▸ **PROBLEM**
Go through the entries and copy every line that has the string "automatically" in it.

▸ **DATA FOR THE TASK**
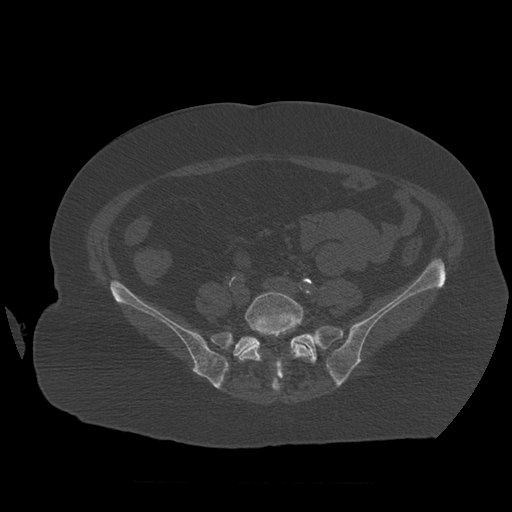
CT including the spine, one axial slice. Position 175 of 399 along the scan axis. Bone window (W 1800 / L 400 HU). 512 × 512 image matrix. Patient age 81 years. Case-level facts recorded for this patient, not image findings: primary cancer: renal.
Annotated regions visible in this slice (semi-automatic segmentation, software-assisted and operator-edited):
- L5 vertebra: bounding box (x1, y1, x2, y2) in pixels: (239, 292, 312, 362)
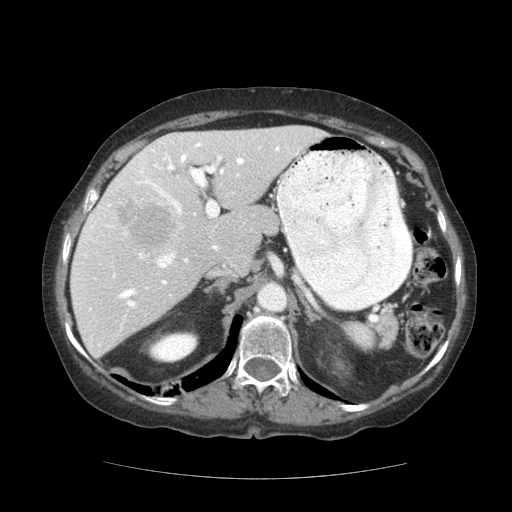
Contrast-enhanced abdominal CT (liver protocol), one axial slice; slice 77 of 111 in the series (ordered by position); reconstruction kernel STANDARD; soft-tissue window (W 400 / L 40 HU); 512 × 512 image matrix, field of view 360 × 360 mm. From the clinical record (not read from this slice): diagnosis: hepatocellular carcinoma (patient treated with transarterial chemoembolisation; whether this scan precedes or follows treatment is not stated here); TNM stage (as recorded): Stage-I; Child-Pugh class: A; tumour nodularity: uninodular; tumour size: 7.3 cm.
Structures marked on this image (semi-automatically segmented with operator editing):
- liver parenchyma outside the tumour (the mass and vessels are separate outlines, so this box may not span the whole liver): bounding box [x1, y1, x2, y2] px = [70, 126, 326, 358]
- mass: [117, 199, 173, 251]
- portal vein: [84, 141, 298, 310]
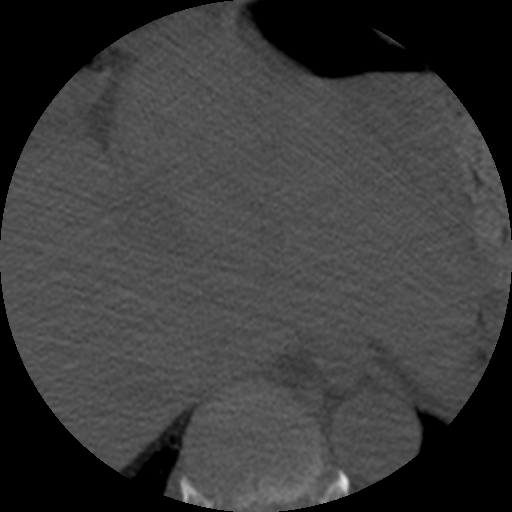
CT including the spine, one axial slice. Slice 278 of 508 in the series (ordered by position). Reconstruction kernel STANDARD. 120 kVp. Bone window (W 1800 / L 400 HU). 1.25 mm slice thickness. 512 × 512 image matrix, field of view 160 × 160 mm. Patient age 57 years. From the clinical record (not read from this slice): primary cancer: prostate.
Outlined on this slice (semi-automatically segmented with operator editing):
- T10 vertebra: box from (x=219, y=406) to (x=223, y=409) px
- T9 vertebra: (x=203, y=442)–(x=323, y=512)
==
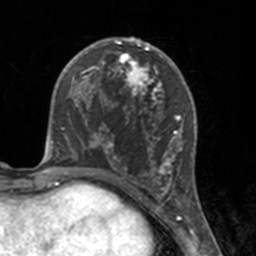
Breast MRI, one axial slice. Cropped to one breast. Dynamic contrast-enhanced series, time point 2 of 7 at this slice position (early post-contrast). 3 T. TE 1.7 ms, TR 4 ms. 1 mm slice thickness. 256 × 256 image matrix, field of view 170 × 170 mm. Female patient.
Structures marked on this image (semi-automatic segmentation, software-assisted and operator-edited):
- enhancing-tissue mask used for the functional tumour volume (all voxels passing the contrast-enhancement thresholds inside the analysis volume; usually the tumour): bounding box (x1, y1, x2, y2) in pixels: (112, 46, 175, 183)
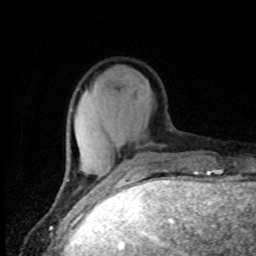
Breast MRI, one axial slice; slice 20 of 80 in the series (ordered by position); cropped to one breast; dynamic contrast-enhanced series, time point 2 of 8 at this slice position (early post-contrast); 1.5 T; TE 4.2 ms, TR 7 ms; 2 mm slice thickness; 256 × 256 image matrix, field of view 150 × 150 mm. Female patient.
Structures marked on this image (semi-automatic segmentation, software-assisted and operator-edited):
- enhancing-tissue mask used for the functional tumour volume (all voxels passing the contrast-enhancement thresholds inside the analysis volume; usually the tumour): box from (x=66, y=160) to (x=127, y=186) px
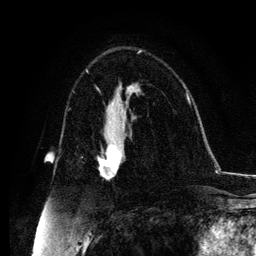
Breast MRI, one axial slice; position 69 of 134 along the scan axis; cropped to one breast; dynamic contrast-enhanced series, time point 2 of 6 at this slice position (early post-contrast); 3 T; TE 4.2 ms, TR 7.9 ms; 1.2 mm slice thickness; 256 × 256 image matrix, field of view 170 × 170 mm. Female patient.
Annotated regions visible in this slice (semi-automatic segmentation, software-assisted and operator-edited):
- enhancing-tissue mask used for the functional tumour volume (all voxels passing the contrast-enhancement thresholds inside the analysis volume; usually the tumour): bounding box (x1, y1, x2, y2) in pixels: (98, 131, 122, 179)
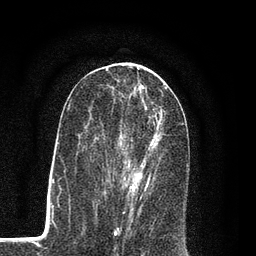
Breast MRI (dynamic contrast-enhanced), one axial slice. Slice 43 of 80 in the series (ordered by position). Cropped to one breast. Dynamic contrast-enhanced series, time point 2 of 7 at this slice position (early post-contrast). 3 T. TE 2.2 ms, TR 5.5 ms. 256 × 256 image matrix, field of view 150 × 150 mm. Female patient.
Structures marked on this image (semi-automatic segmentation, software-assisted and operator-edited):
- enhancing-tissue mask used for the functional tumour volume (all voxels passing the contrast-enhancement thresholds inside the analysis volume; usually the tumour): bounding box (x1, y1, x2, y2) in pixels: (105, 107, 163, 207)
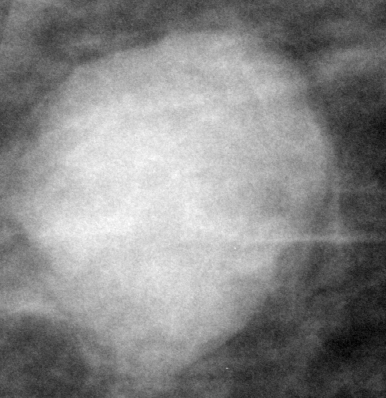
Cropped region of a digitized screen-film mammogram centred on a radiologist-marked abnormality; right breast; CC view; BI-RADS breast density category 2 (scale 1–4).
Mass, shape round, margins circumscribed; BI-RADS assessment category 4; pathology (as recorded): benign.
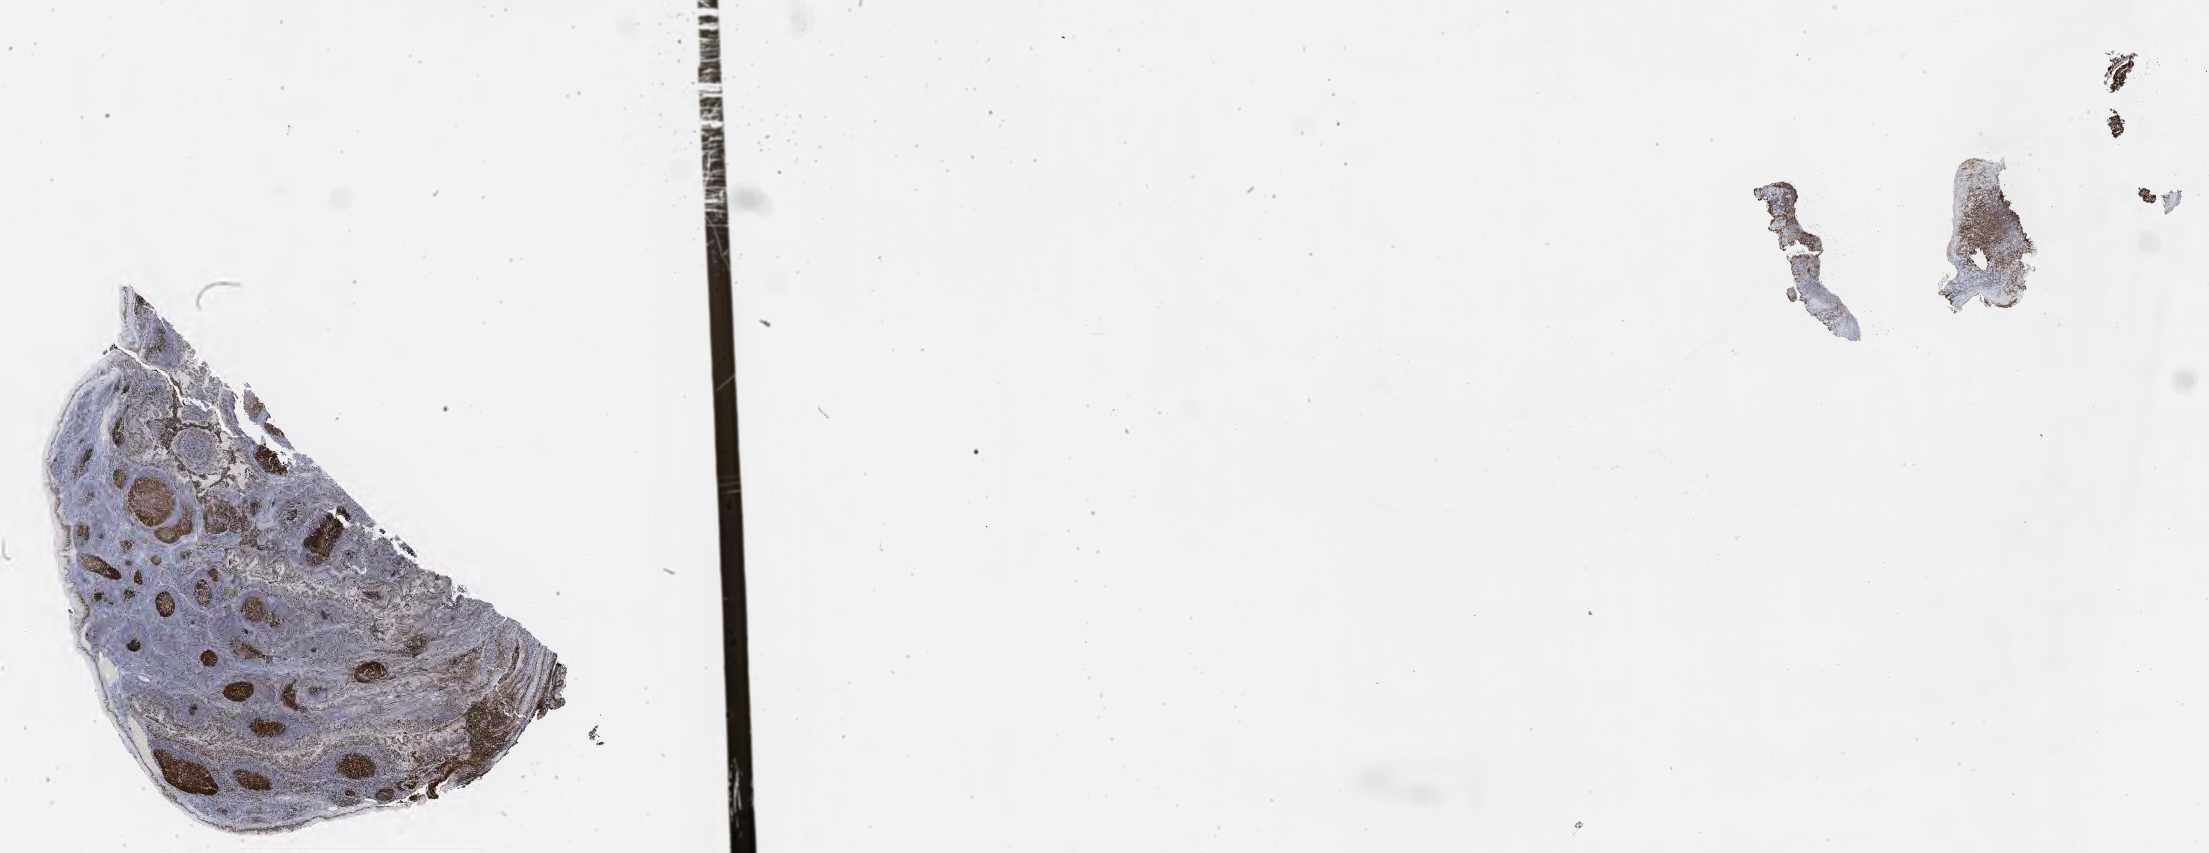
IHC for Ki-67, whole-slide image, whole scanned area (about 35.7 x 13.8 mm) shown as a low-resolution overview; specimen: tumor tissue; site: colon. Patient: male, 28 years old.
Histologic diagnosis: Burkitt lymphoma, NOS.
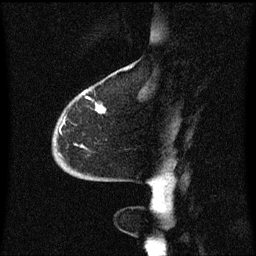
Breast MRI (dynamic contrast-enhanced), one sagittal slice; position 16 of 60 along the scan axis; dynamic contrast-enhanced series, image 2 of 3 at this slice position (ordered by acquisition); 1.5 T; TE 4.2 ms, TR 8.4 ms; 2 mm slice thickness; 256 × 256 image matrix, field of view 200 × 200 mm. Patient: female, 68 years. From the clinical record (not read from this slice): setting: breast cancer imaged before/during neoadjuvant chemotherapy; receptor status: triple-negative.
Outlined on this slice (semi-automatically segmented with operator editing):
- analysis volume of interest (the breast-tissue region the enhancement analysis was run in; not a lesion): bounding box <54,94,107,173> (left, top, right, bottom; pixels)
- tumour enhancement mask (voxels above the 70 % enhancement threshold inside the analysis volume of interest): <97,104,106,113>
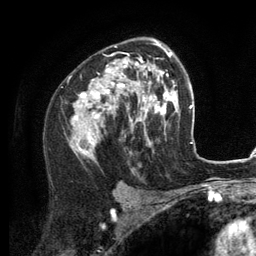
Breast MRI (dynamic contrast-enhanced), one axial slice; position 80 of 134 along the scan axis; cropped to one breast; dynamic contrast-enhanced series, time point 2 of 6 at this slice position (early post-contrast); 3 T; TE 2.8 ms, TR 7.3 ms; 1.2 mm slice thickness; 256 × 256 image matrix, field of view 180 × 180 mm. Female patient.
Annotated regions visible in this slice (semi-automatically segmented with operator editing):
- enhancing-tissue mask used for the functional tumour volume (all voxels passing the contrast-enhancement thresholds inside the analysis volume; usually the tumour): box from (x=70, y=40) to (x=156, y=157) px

▸ **TASK ANSWER**
Structures marked on this image (semi-automatically segmented with operator editing):
Outlined on this slice (semi-automatically segmented with operator editing):
Outlined on this slice (semi-automatically segmented with operator editing):
Annotated regions visible in this slice (semi-automatically segmented with operator editing):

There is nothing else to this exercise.